CM . . .
. Volume XVIII Number 17. . . .January 6, 2012
Markham, ON: Red Deer Press/Fitzhenry & Whiteside, 2011.
229 pp., pbk., $12.95.
Grades 8-10 / Ages 13-15.
Review by Ann Ketcheson.
It wasn't a long walk to my house but my mind was racing the whole while. I was both excited and confused. Sure, I'd just gone along for the ride tonight. I had the pretty girl, had the drinks, bribed our way into a club, sat back as the world watched us from afar as if we were celebrities, had the girl offer to have me stay the night. Who was writing this movie script? Whoever it was, I sure didn't want them to stop.

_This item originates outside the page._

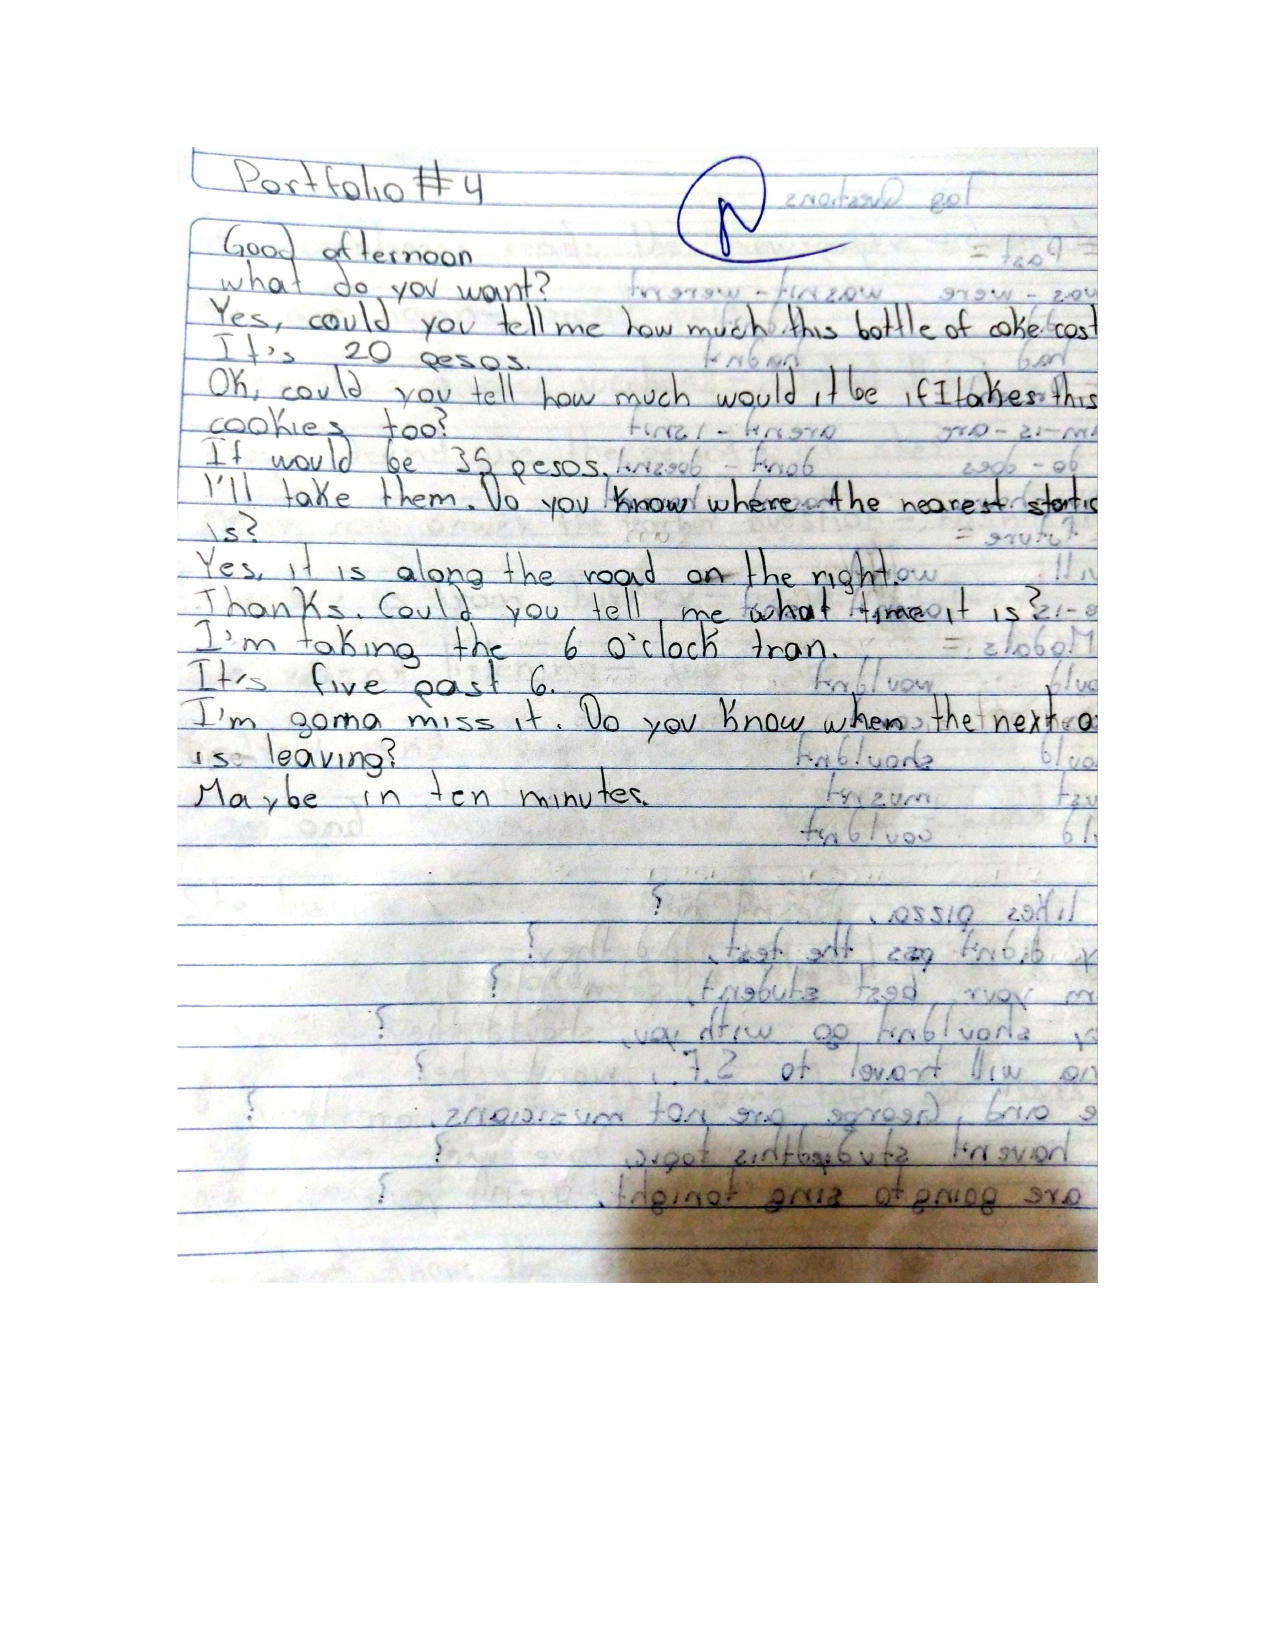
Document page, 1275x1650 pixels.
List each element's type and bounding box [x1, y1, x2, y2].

picture [177, 147, 1098, 1283]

There were voices shouting inside my brain, telling me that I had arrived. It was all good. It was time to move forward. Take charge of my life. I was eighteen, not thirteen. Every part of that seemed exhilarating, but also somewhat frightening.
When I stopped at the big maple tree in front of my house and looked at the streetlight through the branches, I was feeling a confidence I had never felt before.
But by the time I quietly entered my old house and walked up the creaky stairs to my bedroom and heard my mother's voice, I lost every ounce of that confidence. She was standing in the doorway of her bedroom and had heard me come in, "Everything okay, Brandy?" She hadn't called me that since I was a kid.
"Yeah, Mom. It's all good.
"How was your date?"
"It was really nice," I said nonchalantly and then slipped into my room and fell into bed.
Brandon Dewolfe is an 18-year-old who seems happy just to cruise through his life. Failing a grade at school means he's a year older than his classmates. He doesn't have a job, a car, a girlfriend or any particular ambition. He just "is." Winning three million dollars in a lottery suddenly forces Brandon to take notice of his life and re-evaluate just about everything and everyone.
Choyce's main character makes various predictable moves after his big win. An infinite credit card allows him to go on several spending sprees for himself and his friends. In fact, he finds that overnight he has gone from being a non-entity to being the centre of attention. Girls at school suddenly notice him, and he gets e-mails from a variety of people who may just want a hot date with a rich guy or who may have a dog which desperately needs expensive veterinary care. Brandon quits school, convinced he will never need an education since he has no plans to ever take a job. Although these reactions are predictable for a rather immature teenager, Choyce puts readers on Brandon's side, hoping he won't do anything too crazy and understanding that he simply is unprepared to accept responsibility.
There are strong secondary characters in the novel. Kayla is Brandon's rather oddball, independent, tree-climbing friend who supports him as much as she can while making it clear she isn't happy with the new version of him. Taylor is the polar opposite, wealthy and popular. She is determined to coach Brandon so he can fit in with everyone who is "important" and take advantage of his new-found stardom. Taylor is more than happy to mold Brandon into her version of what he should be.
Adults in the book are also interesting. Brandon's parents seem only too happy to make use of his new-found wealth, buying a business and a new home while seemingly not understanding his emotional chaos and the difficult decisions he must make. Mr. Carver, the vice principal, provides an important sounding board and gives Brandon some good advice - if only he would act on it.
Choyce gives readers complex yet believable characters and a plot which provides tension. Will Brandon use his money productively, or will it ruin him? The plot evolves to a dramatic climax which forces Brandon to think about his priorities, but Choyce doesn't make the final outcome clear. He hints at Brandon's future but doesn't leave readers with a nicely wrapped package.
The themes of the novel will appeal to younger teens, and they appear to be the intended audience since the book is written in short chapters and at an easy reading level. Brandon struggles with popularity which he hasn't really earned and yet like most people, it is important to him to belong and fit in. Dumb Luck is a coming-of-age novel where a teen is forced -literally overnight - to deal with adult issues for which he is clearly unprepared. Like many teens, Brandon must sift through everything around him to determine who he really is and what his focus is in life.
Undoubtedly, many of us would love to win a lottery, but would more money truly enrich our lives while allowing us to still feel authentic? Would a major lottery win really be lucky? Through Brandon, Lesley Choyce asks this fundamental question which will both entertain and tantalize young adult readers.
Ann Ketcheson is a retired high school teacher-librarian and teacher of English and French who lives in Ottawa, ON.